I'll make some random comments because it’s difficult to pinpoint without hearing your tunes.
The bass and kick rule under 100Hz this is their space. Learn it, use it.
The main vocal is the mix, all else should come around it or be built from an arrangement perspective around it. Unless of course you’re doing instrumentals. This range of the human voice is all over the map and you have to adjust the mix around this.
Many modern engineers double track the vocal or at least make at least one or more copies of it and process it separately. Following is an exaggeration but roughly one copy gets compression, maybe twice, one gets delay, one gets reverb, another set up is for other special effects. Then these are combined together on separate busses and mixed back in with the untainted version. This builds a thick and focused version of the key vocal.
Bkgrd vocals are generally recorded with a different and more neutral, sometimes high end focused mic. These are compressed a little more than the vocal to get them to gel or sometimes not compressed at all and used as high freq colors left and right in the mix. Disclaimer: these are not hard and fast rules but generalities.

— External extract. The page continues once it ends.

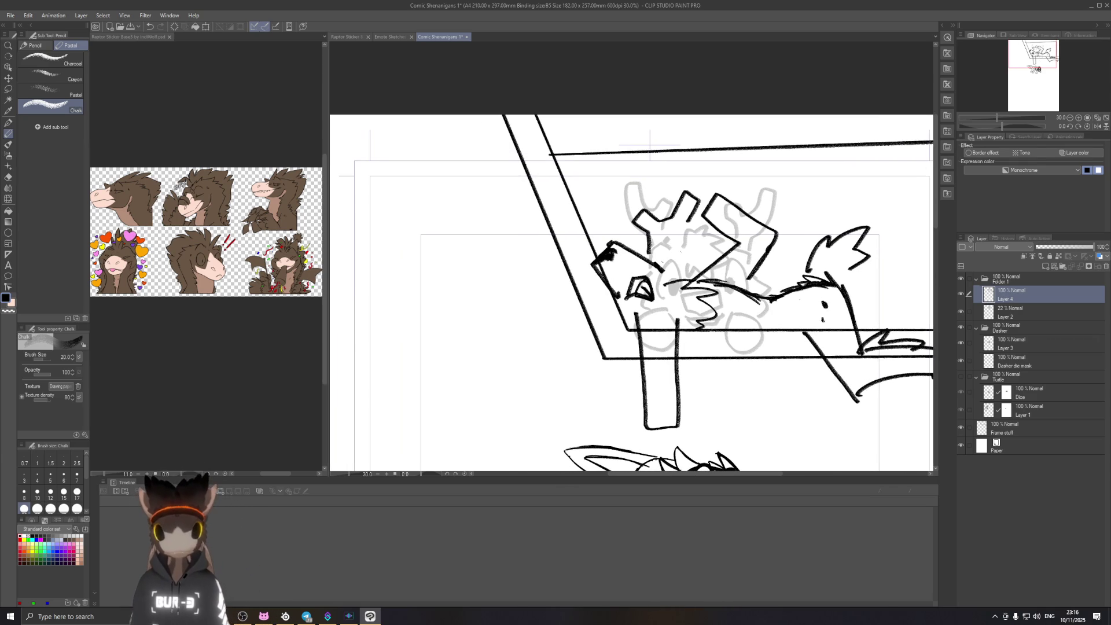
left_click_drag(688, 399, 737, 419)
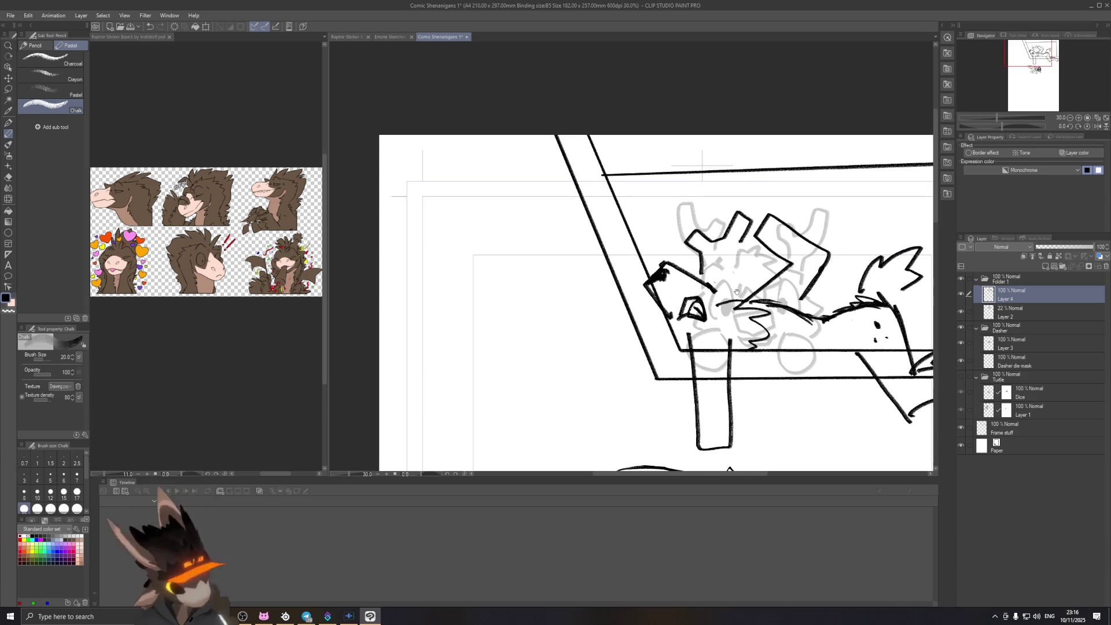
left_click_drag(752, 324, 723, 323)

Once the kick & bass, then the vocals, are cemented in the mix, comes the difficult task of placing those instruments that are going to conflict with the voice i.e. snares, guitars, and pianos come to mind. These have to work around the voice or be placed back in the mix (via reverb or delay or pan) so they are not competing for the key vocal range. Another important tool is volume control, just turn down the guitars or piano when the vocal comes in.
One tool you can use for instruments is to create their own ambience i.e. varying degrees of delay or reverb, short delays or short slapbacks for different instruments. Each instrument having its own delayed sound. When combined it has the effect of creating a room sound that the band has. Lay the vocal on top of this and it tends to glue pretty well. If not, then put some ambience on the vocal to match or counterbalance the instruments.
That's some general thoughts and approaches. Hopefully that will provide some ideas for gluing the vocal in the mix.